TASK TO CARRY OUT:
Looking at the entries below, state how many lines contain the word "commission". Give the number alone.

>>>

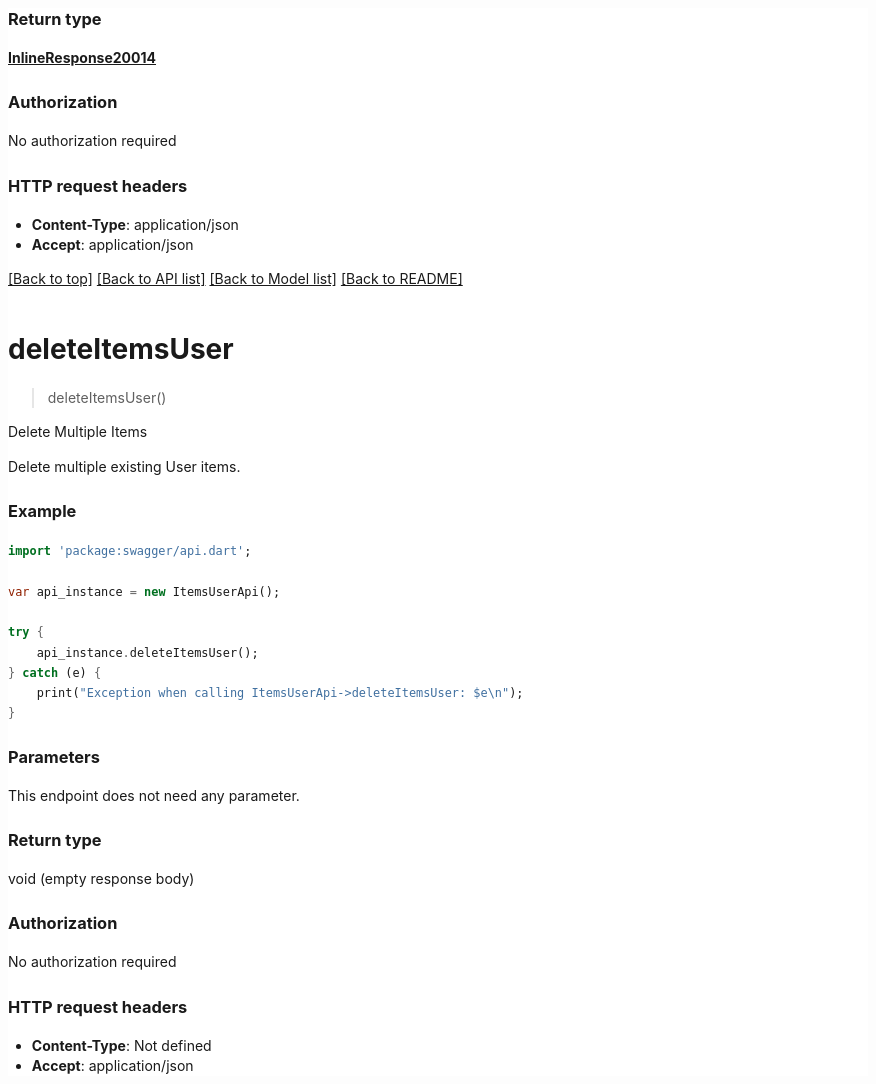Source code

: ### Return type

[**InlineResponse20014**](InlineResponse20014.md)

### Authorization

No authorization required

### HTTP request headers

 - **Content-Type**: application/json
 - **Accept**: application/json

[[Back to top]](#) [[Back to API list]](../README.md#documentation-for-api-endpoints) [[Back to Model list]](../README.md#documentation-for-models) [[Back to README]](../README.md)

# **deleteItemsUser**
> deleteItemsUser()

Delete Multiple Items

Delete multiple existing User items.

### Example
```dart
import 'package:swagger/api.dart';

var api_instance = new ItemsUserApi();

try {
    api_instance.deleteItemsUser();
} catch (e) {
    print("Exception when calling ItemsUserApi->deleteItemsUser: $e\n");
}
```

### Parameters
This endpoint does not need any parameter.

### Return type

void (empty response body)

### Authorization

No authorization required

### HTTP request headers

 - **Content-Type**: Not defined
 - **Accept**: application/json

<<<
>>>

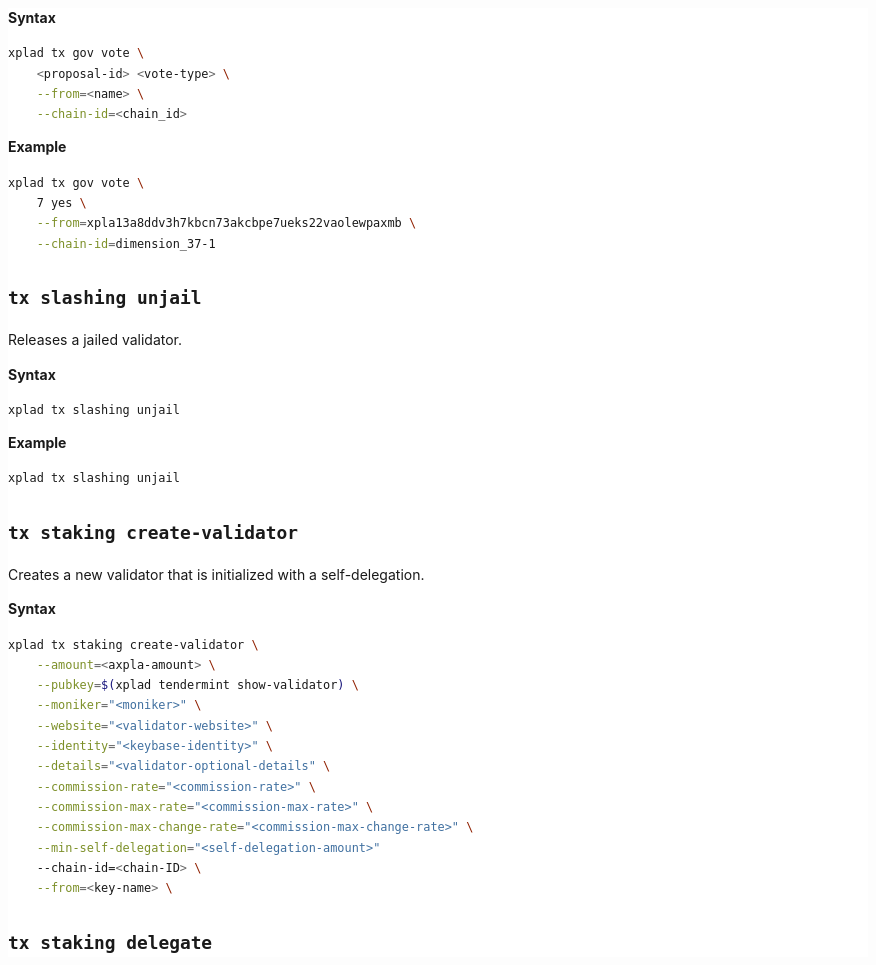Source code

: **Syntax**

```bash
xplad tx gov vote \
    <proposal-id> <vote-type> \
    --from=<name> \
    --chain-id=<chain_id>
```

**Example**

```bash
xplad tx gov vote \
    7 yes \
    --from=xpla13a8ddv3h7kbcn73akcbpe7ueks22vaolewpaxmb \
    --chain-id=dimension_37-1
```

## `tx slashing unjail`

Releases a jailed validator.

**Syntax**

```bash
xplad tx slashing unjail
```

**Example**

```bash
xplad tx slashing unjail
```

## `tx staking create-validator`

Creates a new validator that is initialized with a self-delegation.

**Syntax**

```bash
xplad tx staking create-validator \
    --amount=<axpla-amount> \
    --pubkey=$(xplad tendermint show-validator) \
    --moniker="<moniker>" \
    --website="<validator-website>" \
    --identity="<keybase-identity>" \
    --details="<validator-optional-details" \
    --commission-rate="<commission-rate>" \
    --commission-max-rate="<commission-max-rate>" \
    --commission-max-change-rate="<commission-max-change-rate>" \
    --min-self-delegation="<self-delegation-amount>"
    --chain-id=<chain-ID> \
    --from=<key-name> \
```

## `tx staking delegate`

<<<
>>>

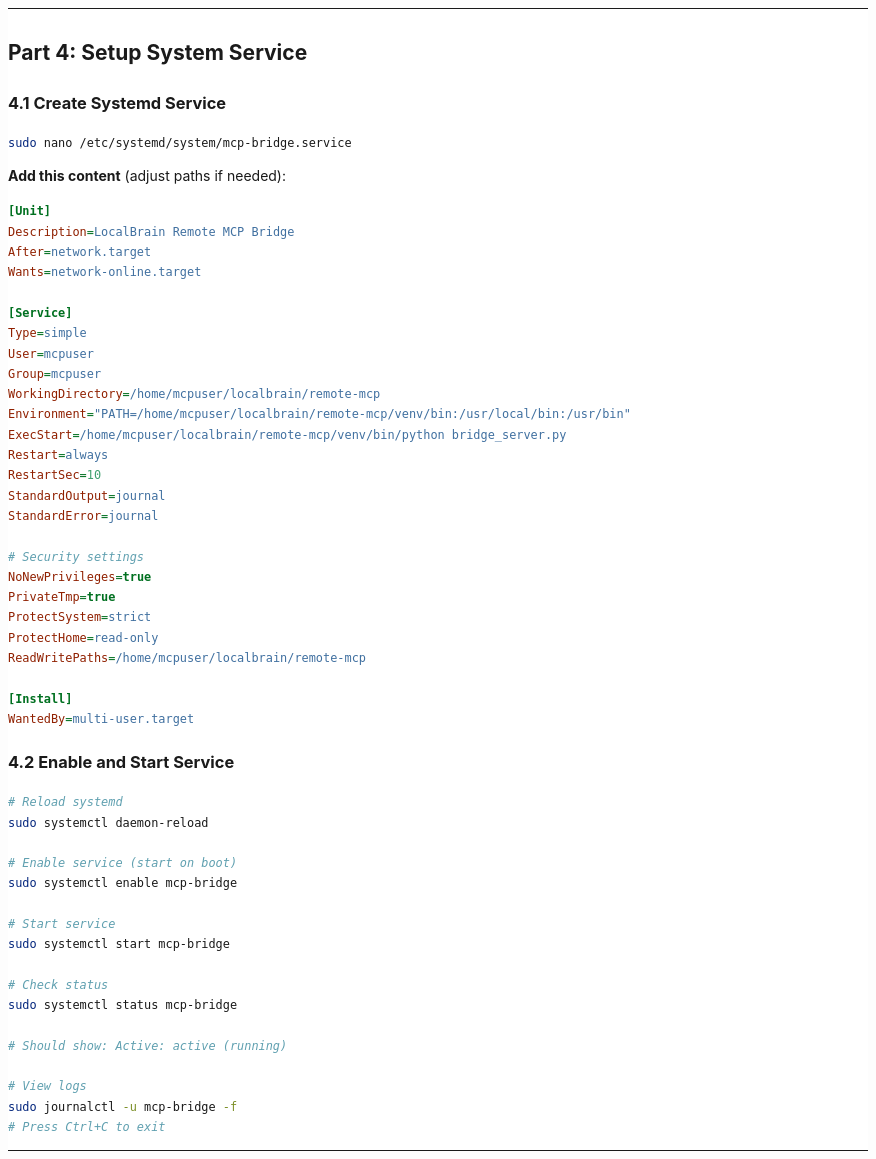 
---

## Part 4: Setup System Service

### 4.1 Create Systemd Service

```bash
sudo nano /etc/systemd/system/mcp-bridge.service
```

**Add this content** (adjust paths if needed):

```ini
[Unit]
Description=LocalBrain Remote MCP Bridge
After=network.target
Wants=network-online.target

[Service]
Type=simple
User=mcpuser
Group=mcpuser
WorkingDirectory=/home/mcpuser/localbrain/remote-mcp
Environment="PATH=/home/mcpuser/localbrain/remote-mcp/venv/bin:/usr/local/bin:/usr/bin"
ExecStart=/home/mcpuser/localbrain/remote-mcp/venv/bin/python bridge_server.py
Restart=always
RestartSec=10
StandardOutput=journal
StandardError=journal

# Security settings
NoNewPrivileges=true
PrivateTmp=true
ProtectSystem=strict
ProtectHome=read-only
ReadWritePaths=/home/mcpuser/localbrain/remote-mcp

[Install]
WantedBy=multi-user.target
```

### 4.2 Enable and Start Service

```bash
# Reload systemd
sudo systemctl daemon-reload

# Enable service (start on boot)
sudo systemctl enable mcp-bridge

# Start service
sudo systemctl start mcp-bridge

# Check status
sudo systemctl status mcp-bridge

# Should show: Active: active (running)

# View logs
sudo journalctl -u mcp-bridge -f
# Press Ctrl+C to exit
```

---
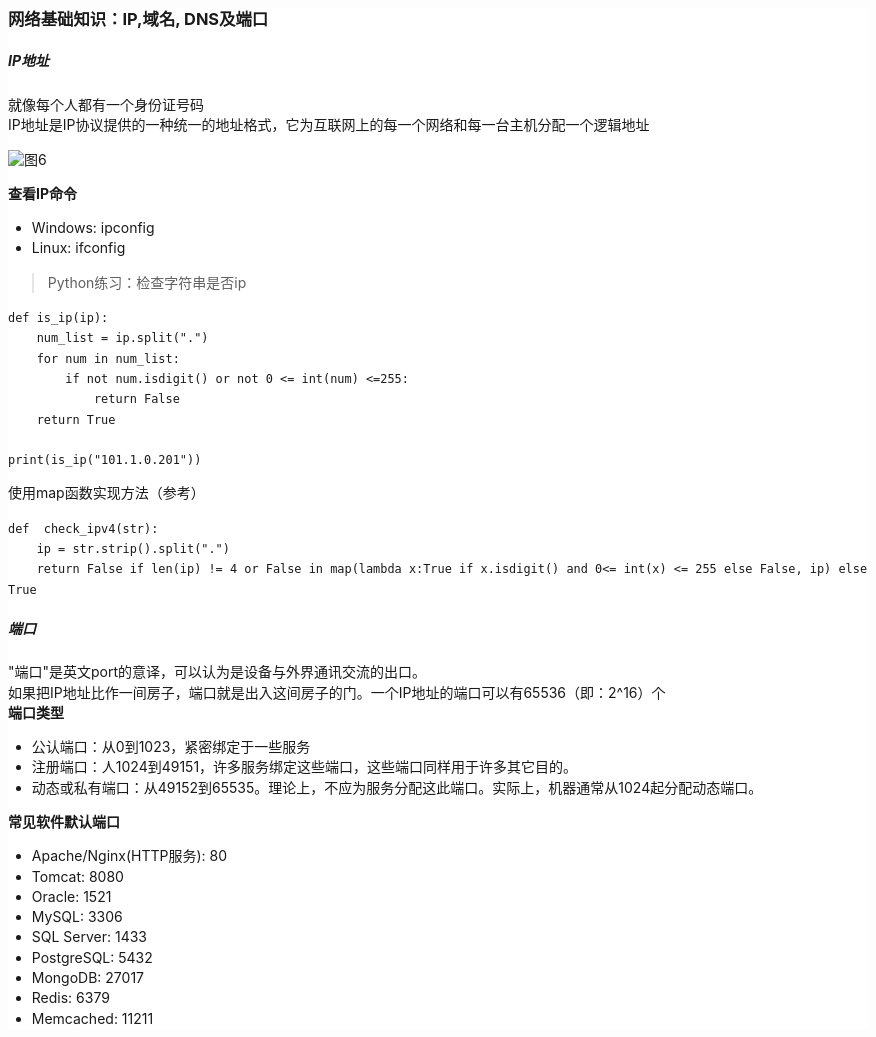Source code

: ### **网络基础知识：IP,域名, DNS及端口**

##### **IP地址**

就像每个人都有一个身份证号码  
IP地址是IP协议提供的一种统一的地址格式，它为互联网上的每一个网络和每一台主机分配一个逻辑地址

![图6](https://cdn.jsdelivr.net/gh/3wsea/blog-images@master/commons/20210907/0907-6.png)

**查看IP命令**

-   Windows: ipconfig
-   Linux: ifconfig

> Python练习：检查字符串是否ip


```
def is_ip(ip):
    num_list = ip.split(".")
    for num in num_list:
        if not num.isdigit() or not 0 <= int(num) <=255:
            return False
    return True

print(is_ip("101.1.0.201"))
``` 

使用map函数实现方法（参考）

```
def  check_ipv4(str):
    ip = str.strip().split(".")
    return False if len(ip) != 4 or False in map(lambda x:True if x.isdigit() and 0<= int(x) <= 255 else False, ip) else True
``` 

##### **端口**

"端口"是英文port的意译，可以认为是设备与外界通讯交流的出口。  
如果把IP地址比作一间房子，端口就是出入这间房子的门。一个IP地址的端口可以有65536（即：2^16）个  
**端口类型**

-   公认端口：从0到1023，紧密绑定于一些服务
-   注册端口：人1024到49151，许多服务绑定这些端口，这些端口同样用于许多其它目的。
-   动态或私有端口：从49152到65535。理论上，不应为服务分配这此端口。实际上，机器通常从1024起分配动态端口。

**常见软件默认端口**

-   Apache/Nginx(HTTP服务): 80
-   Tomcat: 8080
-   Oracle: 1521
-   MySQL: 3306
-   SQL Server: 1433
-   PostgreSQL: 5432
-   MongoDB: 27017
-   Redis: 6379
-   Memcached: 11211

<<<

EXERCISE RESULT:
3